[Collected data entries]
══════

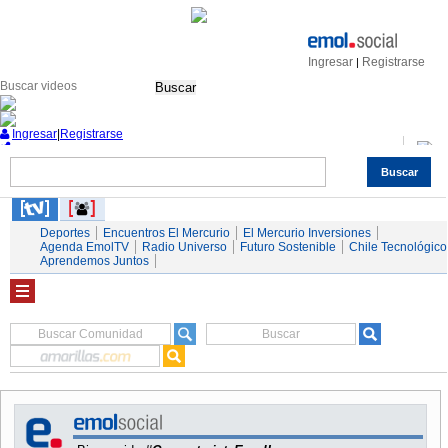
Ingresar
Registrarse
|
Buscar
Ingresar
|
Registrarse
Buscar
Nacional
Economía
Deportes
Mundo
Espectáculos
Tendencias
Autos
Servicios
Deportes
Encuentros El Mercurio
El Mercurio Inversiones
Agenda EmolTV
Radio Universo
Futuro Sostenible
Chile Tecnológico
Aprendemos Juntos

══════

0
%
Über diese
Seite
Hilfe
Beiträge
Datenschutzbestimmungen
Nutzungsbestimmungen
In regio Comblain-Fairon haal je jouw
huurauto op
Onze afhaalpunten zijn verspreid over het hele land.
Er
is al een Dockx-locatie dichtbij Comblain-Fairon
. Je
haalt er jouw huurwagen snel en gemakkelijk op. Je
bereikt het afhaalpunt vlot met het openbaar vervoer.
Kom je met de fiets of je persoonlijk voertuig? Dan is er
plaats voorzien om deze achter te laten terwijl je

══════

*WORK REQUIRED:*
Lines holding the word "Mercurio" in the entries above are the ones to pull out. Copy them all.

*SOLVED PROBLEM:*
Encuentros El Mercurio
El Mercurio Inversiones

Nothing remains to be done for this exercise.